◆ ASSIGNMENT: Scan the entries that follow for the word "pixel", then report every line in which it appears.

INFORMATION GIVEN section start

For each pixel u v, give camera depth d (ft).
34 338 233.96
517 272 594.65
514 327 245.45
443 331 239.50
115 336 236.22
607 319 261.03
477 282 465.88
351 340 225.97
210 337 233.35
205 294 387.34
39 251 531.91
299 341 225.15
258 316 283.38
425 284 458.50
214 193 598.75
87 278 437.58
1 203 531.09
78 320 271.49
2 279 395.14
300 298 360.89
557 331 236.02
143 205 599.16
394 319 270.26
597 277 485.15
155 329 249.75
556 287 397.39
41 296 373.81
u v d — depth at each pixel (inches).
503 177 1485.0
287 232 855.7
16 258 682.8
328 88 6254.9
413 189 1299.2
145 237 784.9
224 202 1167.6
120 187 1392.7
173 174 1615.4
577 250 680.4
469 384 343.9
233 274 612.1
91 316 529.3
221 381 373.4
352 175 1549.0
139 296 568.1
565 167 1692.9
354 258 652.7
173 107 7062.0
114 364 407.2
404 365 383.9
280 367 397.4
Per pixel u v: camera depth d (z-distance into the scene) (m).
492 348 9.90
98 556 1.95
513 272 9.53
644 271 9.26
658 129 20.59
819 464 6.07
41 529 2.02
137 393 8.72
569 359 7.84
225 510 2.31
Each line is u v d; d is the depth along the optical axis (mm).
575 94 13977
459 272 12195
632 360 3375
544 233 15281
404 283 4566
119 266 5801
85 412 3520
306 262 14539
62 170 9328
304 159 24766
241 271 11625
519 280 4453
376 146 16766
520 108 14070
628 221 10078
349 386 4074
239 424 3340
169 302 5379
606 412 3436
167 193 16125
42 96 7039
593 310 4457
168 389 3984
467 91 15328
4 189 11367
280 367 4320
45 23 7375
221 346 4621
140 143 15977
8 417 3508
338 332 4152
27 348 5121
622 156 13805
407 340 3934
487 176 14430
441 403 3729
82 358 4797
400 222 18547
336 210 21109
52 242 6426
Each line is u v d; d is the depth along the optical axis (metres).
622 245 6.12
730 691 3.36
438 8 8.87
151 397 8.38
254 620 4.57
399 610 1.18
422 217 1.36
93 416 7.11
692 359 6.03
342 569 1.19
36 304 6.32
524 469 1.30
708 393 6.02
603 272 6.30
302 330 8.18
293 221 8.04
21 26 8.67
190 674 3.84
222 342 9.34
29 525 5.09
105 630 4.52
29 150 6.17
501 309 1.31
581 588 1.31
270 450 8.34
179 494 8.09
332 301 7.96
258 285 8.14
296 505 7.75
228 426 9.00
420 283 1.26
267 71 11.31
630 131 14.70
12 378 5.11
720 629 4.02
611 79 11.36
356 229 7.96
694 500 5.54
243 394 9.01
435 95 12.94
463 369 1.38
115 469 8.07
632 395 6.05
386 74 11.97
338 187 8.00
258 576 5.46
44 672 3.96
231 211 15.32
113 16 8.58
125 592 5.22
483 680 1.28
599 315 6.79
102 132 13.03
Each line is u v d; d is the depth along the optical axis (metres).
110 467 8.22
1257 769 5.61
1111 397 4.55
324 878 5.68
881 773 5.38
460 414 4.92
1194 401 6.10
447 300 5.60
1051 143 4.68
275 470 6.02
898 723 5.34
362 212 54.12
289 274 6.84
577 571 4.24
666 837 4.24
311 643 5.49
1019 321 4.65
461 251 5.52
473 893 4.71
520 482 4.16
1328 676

INFORMATION GIVEN section end

◆ RESULT OF THE TASK:
For each pixel u v, give camera depth d (ft).
u v d — depth at each pixel (inches).
Per pixel u v: camera depth d (z-distance into the scene) (m).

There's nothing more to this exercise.